* [Excerpt provided]:
+---+
Snake Battle Royale: High-Frequency Game Server optimization project (Part 2)

When poor benchmarking, and cache misses bite back

Blog image

But, first

After the initial 11x performance improvement from 51.71 μs to 4.56 μs, I was ready to dive deeper into the optimization rabbit hole. But first, I needed to make the problem harder to measure smaller improvements.

The Setup: I increased the grid size from 1000×1000 to 4000×4000. Still fits in L3 cache (barely), but makes the problem slightly more realistic and easier to measure micro-optimizations against.

The Benchmarking Problem

My original benchmark was not the best, and had not given it much thought. Silly me, thinking benchmarking is not going to be my problem. I was using random game states and inputs, which meant every run was different. When I saw a 5% improvement, I couldn't tell if it was real optimization or just random variance. I needed deterministic, reproducible results.

Building a Deterministic Benchmark

I designed a benchmark that guaranteed identical game state evolution every time:

Fixed starting positions: Snakes placed in strategic locations for predictable collisions
Deterministic inputs: Movement patterns that led to known outcomes (25% die, 25% grow, 50% unchanged)
Predictable game state: Every tick produced identical results

This eliminated the random noise and let me focus on measuring actual performance improvements.

The CPU Frequency Chaos

But then my benchmark results were still all over the place. One run would show 40 μs, the next 57 μs, then back to 41 μs. This wasn't the deterministic performance I was looking for.

And then, in the quiet of my room, I heard my CPU fan go brrr because of another background process. That's when I realized the issue wasn't my benchmark—it was my environment.

Root Causes: Two Environmental Variables

Two environmental variables were wreaking havoc on my measurements:

CPU Frequency Chaos: My CPU was switching between:
- Powersave mode: 800 MHz, energy-efficient but slow
- Performance mode: Variable frequency scaling based on load
- Thermal throttling: Reducing frequency when things got hot
Cache Variance: CPU caching was not consistent across runs.

Even with core pinning, the frequency was jumping around like a snake on caffeine, and caches were warming up between runs.

The Solution: Environment Lockdown

I needed to eliminate both variables entirely. The approach was simple but effective:

Lock CPU governor to "performance" mode
Set min/max frequency to the same value (4.0 GHz)
Pin benchmark to a specific CPU core (core 0)
Use warm-up runs for consistent cache state
Restore original settings after benchmark

I hacked together a CPU control script:

#!/bin/bash
# Store original settings
ORIGINAL_GOVERNOR=$(cat /sys/devices/system/cpu/cpu0/cpufreq/scaling_governor)
ORIGINAL_MIN_FREQ=$(cat /sys/devices/system/cpu/cpu0/cpufreq/scaling_min_freq)
ORIGINAL_MAX_FREQ=$(cat /sys/devices/system/cpu/cpu0/cpufreq/scaling_max_freq)
+---+
* [Task input]:
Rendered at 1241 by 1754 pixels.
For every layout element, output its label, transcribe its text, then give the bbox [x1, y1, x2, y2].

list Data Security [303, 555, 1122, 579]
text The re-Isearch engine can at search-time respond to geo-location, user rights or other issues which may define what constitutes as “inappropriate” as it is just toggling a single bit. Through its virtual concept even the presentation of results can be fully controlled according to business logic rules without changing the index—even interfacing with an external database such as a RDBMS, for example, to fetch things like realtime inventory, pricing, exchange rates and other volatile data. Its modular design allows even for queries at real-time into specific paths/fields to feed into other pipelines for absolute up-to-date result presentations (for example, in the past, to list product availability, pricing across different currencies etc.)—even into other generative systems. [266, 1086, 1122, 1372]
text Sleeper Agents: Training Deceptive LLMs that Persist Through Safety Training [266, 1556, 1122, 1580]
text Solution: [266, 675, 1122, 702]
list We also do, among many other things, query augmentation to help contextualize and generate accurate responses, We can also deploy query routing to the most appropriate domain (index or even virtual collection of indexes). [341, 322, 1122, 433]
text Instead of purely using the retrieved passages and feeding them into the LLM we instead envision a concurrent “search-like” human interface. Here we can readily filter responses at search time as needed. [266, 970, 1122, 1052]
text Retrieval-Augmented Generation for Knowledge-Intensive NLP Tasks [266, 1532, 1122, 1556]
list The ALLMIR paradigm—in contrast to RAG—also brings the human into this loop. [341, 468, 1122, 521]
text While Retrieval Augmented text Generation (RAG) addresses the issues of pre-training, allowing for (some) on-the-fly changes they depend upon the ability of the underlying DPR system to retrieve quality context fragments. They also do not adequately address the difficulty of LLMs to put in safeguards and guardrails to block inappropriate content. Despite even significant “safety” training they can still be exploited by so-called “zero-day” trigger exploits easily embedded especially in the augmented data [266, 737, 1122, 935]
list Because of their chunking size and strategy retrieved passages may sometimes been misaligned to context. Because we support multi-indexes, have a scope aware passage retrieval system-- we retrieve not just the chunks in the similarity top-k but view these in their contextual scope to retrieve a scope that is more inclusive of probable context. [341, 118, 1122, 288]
+---+
* [What is asked]:
• 1. Copy the passage of the game server optimization post verbatim, everything from "Fixed starting positions: Snakes" down to "actual performance improvements.".
• 2. Reproduce the records verbatim, everything from their first line down to and including the line containing "For every layout".

* [Answers in order]:
• 1.
Fixed starting positions: Snakes placed in strategic locations for predictable collisions
Deterministic inputs: Movement patterns that led to known outcomes (25% die, 25% grow, 50% unchanged)
Predictable game state: Every tick produced identical results

This eliminated the random noise and let me focus on measuring actual performance improvements.

• 2.
Rendered at 1241 by 1754 pixels.
For every layout element, output its label, transcribe its text, then give the bbox [x1, y1, x2, y2].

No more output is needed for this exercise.